TRANSFORMING IDEAS INTO REALITY

Sports Direct

Sports Direct logo

Sports Direct

Founded as a single store in 1982, Sports Direct International plc is today the UK’s largest sporting goods retailer by revenue. The Group operates a diversified portfolio of sports, fitness, fashion and lifestyle fascias in over 20 countries.

Growth and Online



Trading across five business segments: UK Sports Retail, European Sports Retail, Premium Lifestyle, Rest of World Retail, and Wholesale & Licensing (formerly Brands).

This impressive growth record had caused increasing complexity and data volumes that the legacy systems simply could not keep pace with, as well as strong online performance which enabled a broader range than ever before to be stocked

What was the objective?

The business had struggled to keep the amount of product ordered at an appropriate level of stock, individual buyers all planned independently across individual time frames each trying to maximise their own areas of the business, this led to an over-buying situation.

It was difficult to process the data to understand which areas had been overbought, and how to correct the problem once it gradually became known.
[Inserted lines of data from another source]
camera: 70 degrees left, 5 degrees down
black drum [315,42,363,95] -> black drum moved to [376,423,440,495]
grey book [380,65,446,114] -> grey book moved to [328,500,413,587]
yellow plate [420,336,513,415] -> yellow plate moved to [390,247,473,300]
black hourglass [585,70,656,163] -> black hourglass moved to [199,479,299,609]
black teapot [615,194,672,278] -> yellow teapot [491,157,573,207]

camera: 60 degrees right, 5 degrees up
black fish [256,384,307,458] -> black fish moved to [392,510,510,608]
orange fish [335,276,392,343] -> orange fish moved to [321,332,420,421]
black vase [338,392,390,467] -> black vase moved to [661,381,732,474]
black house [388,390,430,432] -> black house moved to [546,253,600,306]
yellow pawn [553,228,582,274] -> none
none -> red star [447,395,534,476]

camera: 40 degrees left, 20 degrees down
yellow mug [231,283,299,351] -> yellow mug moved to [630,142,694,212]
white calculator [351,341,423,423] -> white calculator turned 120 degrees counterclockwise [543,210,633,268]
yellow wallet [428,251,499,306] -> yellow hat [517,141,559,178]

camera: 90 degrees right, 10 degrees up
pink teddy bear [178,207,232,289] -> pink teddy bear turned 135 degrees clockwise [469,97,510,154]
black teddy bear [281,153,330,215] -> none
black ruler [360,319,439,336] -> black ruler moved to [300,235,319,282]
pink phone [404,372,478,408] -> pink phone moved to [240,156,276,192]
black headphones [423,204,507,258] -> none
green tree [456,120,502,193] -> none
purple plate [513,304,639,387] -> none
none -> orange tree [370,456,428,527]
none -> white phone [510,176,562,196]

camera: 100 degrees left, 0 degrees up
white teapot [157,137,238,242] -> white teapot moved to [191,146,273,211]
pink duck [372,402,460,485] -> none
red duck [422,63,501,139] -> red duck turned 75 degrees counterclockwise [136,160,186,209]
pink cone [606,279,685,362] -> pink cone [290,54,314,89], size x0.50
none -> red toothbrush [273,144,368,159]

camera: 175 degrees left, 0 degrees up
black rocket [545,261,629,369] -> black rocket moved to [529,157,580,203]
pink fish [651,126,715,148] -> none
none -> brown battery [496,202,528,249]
The business had tried many alternatives to solve the problem, processes were in place, but they were too laborious to calculate using the in house developed legacy systems, and not accurate enough. The Stock volume simply did not fit into the stores and warehouses causing increased discounting.

What was the solution?

Using the scalability and power of IBM Planning Analytics, and harvesting historic trading patterns across a number of years, the team was able to begin to reliably predict demand across a vast range of product classes, for different price points, even for different genders and age ranges of customers, and adjust for seasonal anomalies.

This provided some interesting actionable insights as a by-product e.g. Childrens Premium Branded Clothing having a more pronounced uplift at Christmas, obvious when you know it right? Customers choose higher priced products for Christmas presents, prior to that the business classed these products as over performing and ordered even more.

What was the outcome?

The powerful, connected plans, variance analysis and web based reporting allowed the impacts of overbuying to be identified easily and suitable corrective action taken.

Improved predictions and more reliable monitoring quickly gained trust and the solution was rolled out to the wider business

There was a massive reduction in stock holding by £100m, freeing up working capital and easing operational capacity problems.